I think all you can do is ask them!

As regards applying for a fiancé visa in Dakar, do appreciate that the holder of a fiancé visa is not allowed to work in the UK. Is your own income sufficient to support the two of you, until after the UK marriage, and then after the issue of spouse visa in the UK?

Note that converting a fiancé visa into a spouse visa in the UK will cost you £335 by post, or £500 in person.

Compare that with ... the two of you get married in Senegal ... he then applies for a spouse visa in Dakar ... he is able to work as soon as he gets back to the UK. So his earnings can be taken into account to prove the financial tests met (And no need to pay to convert a fiancé visa into a spouse visa!).

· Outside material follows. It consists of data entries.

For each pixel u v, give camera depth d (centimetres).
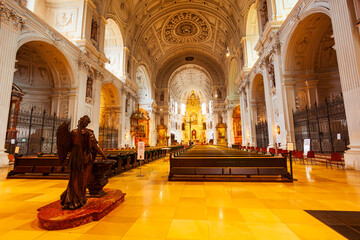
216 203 325
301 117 1074
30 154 1214
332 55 1113
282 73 1143
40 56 1277
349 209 289
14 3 853
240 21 1978
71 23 1367
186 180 533
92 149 309
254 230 223
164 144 3189
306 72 1127
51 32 1088
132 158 832
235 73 2788
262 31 1398
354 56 618
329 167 726
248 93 1867
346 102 650
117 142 1941
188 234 215
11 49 839
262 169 514
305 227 229
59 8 1390
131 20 2097
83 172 283
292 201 331
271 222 245
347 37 644
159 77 3431
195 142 4484
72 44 1248
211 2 2225
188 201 339
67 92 1298
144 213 281
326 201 329
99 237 209
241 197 360
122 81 2036
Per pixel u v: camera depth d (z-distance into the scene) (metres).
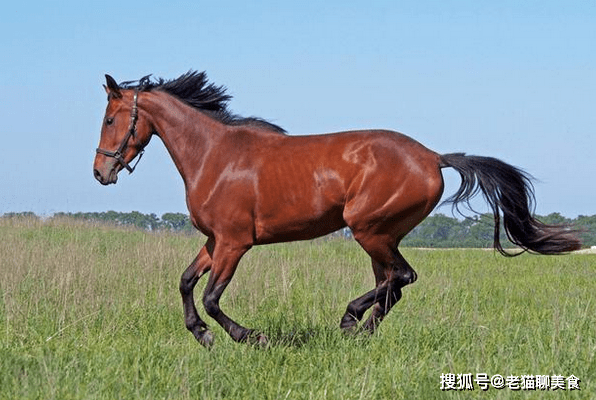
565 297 11.84
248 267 13.78
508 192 7.87
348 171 7.64
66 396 5.74
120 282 11.66
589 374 6.70
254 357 7.24
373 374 6.54
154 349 7.33
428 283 12.90
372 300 8.00
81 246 18.28
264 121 8.22
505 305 10.80
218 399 5.90
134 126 8.24
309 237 7.96
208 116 8.13
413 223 7.87
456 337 7.92
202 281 11.77
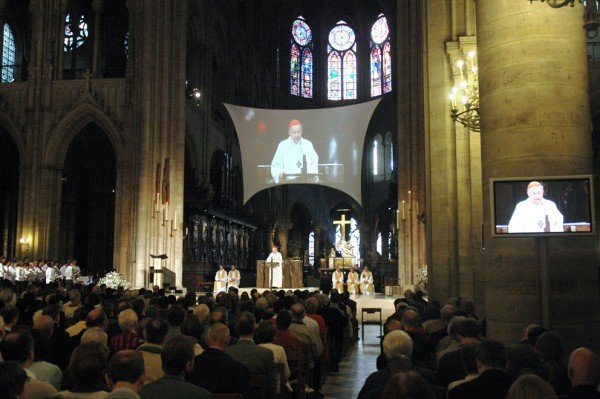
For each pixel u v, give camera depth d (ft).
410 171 102.83
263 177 107.86
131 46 112.06
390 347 18.70
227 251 155.02
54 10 115.75
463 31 55.57
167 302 38.40
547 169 29.86
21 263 96.12
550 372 17.95
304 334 32.04
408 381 10.00
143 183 106.63
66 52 135.85
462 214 54.80
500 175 30.94
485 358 16.38
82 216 136.26
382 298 96.53
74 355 15.15
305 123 108.17
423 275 85.92
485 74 32.22
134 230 106.42
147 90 109.09
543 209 28.58
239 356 22.40
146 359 20.84
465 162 55.11
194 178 127.75
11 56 130.93
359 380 43.93
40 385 15.55
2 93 114.21
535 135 30.14
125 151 109.60
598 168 89.97
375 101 105.29
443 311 32.19
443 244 55.26
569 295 29.58
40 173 111.04
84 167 135.03
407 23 106.22
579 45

Just a thought. Getting married in Senegal? Nothing to stop you having a simple legal ceremony there, followed by a big wedding blessing back in the UK.

As regards the general point, no one is able to issue guarantees here. However if the application form is completed truthfully and all the needed evidence is submitted in support of the application, it should be successful. That other thread .... a failed asylum seeker who lied to IND about his origin ... granted a spouse visa with no problem.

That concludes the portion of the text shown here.